Edit the data below so that "common name" becomes "vernacular name" everywhere, leaving every other word unchanged. Write out the result without the pictures.

· · ·

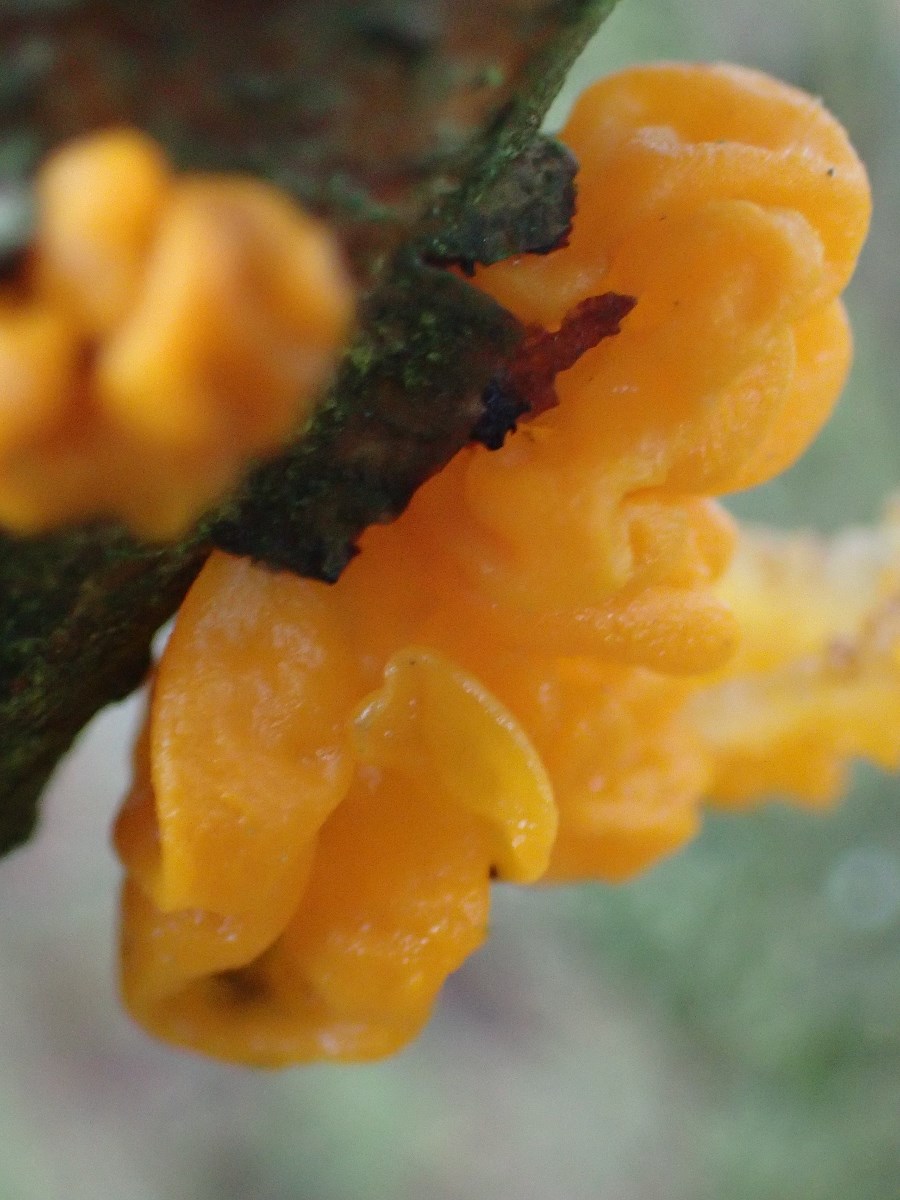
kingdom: Fungi
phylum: Basidiomycota
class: Tremellomycetes
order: Tremellales
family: Tremellaceae
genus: Tremella
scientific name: Tremella mesenterica
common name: gul bævresvamp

· · ·

[WORKED SOLUTION]:
kingdom: Fungi
phylum: Basidiomycota
class: Tremellomycetes
order: Tremellales
family: Tremellaceae
genus: Tremella
scientific name: Tremella mesenterica
vernacular name: gul bævresvamp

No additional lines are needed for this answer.